Segment Start: Page extract
# Final Exam Study Guide

## Plan

The final exam is scheduled in the classroom on the date scheduled by the University (see the course schedule on Learning Suite). You will have a 3 hour time limit. The exam is closed book, and you may have no notes. No calculators or digital assistants (you won't need one). I think a well-prepared student will be able to complete the exam in two hours. You're going to do well!

The exam is comprehensive. The format is short answers, worked mathematical solutions, and possibly some T/F.

The difficulty level is comparable to the difficulty of the mid-term exam.

## Study

I recommend the following activities to study the topics covered by the exam:

• Review the lecture notes and identify the topics we emphasized in class. Focus on those topics listed below.
• Compare the homework solution keys to your homework assignments, and make sure that you understand the major principles covered in the homework problems.
• While you are reviewing the lecture notes, the homework solutions, and the topics in the mid-term study guide and this final study guide, I strongly encourage you to build the following lists:
• Problems (e.g., classification, clustering)
• Models (e.g., Naive Bayes, Gausian Mixture Model)
• Algorithms (e.g., the Viterbi algorithm, the Expectation Maximization (EM) algorithm)
• Theories (e.g., probability theory)
• Methodologies (e.g., feature engineering, unsupervised learning)
• Identify common themes and ideas within each of the lists. This will aid you in organizing your thoughts and making comparisons and contrasts.

## Topics

The final exam is comprehensive and will cover a subset of the following topics as well as topics from the mid-term exam study guide:

1. Steps of the Expectation Maximization algorithm
2. Mixture models
3. Mixture of multinomials model
4. NO deriving new EM algorithms for new models
5. Initialization for Expectation Maximization
6. Computing the likelihood of the data according to a model
7. Converting likelihood expressions into log-space
8. Interpreting Hierarchical Bayesian models
9. (Multivariate) Gaussian distributions
10. Gaussian Mixture Models (GMMs)
Segment End: Page extract
Segment Start: Extracted entries
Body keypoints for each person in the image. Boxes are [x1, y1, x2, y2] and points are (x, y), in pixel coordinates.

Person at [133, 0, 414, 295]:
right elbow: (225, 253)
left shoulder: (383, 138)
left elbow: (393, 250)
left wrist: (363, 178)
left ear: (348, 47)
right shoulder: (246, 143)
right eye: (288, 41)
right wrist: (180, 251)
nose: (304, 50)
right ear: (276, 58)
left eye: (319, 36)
Segment End: Extracted entries
Segment Start: Extracted entries
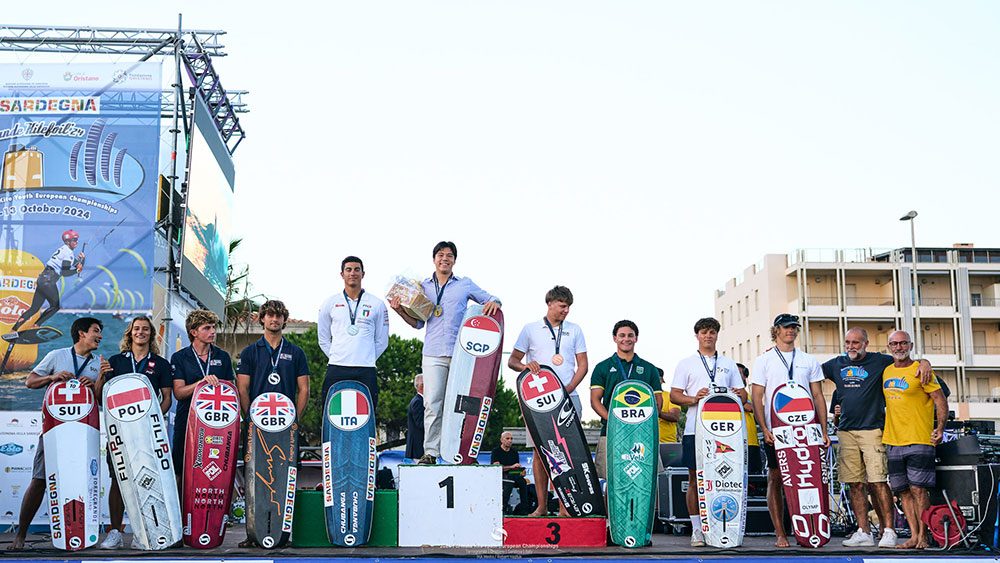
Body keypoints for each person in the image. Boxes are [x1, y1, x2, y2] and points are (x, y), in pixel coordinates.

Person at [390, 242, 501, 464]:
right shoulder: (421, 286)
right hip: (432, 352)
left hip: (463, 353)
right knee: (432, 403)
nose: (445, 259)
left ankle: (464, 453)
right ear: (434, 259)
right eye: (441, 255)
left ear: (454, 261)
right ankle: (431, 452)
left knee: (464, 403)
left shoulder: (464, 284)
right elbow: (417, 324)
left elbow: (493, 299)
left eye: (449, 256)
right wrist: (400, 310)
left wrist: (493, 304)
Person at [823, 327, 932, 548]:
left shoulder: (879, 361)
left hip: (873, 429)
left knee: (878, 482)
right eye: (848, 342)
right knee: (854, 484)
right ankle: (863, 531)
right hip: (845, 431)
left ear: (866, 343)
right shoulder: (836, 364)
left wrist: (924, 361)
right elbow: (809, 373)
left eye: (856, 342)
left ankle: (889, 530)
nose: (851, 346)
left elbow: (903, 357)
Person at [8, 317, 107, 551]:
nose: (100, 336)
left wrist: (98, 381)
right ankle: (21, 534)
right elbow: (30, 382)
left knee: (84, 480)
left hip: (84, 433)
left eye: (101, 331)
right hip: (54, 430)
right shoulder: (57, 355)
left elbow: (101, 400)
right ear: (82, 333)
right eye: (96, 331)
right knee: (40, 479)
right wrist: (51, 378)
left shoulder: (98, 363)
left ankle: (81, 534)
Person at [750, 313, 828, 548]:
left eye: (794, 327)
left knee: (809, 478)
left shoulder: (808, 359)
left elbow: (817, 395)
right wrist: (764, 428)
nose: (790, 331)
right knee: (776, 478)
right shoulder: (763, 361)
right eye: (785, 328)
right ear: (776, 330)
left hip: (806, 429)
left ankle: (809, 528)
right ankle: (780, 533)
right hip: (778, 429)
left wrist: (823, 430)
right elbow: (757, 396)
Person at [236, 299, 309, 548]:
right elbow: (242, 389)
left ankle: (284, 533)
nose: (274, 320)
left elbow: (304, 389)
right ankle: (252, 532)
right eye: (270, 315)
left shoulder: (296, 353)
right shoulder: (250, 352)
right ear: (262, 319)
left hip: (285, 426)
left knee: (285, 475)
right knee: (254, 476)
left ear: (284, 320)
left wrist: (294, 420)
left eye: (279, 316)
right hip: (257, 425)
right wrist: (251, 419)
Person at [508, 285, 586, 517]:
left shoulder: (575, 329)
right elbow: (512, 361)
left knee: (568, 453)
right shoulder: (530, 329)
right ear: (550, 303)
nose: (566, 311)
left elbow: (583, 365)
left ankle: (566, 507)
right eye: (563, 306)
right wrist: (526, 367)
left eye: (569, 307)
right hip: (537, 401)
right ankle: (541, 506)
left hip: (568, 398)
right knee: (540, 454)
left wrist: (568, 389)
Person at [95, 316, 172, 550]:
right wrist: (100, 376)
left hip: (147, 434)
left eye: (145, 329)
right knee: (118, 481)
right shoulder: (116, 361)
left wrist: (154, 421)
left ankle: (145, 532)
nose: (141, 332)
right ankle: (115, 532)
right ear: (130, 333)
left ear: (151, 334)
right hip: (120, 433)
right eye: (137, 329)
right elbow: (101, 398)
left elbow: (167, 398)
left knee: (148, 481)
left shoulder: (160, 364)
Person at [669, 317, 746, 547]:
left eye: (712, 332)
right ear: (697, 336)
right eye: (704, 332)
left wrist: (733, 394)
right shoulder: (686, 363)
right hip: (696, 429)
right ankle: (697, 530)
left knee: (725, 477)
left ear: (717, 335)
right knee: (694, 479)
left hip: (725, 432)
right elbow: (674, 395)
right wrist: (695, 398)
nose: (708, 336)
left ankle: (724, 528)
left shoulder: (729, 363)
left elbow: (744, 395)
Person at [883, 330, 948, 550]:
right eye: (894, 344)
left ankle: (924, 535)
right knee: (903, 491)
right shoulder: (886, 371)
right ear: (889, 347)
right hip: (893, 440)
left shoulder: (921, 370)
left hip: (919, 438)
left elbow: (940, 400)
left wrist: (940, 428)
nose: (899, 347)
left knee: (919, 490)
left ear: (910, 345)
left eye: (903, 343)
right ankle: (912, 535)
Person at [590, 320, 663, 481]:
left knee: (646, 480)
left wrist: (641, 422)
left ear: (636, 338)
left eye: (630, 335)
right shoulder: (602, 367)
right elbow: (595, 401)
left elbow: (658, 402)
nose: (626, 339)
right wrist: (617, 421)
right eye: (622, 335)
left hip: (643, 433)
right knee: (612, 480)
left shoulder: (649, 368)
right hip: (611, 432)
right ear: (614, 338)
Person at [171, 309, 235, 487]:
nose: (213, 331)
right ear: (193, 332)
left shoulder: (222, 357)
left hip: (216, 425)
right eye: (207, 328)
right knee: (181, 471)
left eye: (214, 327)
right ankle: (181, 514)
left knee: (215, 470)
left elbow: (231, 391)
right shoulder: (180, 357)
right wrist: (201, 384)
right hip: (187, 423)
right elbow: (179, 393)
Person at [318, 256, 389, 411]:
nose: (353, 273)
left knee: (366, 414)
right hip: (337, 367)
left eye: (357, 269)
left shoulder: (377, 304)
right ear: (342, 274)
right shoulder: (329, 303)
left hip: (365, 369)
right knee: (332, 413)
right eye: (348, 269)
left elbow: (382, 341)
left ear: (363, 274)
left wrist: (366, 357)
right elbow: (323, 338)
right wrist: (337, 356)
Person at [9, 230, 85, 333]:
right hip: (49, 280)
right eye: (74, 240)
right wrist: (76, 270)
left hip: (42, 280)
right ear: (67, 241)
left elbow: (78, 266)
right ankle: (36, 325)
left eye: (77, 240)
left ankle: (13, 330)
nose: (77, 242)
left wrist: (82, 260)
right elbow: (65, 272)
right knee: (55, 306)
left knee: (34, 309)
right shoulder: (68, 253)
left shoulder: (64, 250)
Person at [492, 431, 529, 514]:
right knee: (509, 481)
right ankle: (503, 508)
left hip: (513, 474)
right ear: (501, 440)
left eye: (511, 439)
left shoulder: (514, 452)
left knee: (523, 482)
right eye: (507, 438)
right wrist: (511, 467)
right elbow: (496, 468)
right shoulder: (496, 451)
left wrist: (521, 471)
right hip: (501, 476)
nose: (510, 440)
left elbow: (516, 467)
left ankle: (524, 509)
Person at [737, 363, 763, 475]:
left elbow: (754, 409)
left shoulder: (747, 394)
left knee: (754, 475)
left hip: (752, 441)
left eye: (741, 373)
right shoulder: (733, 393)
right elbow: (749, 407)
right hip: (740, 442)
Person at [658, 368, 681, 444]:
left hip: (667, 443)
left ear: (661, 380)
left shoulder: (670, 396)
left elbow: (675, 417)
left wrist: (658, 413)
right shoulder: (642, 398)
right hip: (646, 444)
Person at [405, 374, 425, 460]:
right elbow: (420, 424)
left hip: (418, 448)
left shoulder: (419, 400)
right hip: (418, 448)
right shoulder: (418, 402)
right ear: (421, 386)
Segment End: Extracted entries
**Work request:** Summarize the study guide above in exactly two sentences.

**Exercise solution:** The final exam is comprehensive, closed book, and held in the classroom with a three-hour limit, using short answers, worked mathematical solutions, and possibly some true/false items, at a difficulty comparable to the mid-term. To prepare, students are advised to review the lecture notes and homework solution keys, build lists of problems, models, algorithms, theories, and methodologies, and study topics such as the Expectation Maximization algorithm, mixture models, and Gaussian Mixture Models.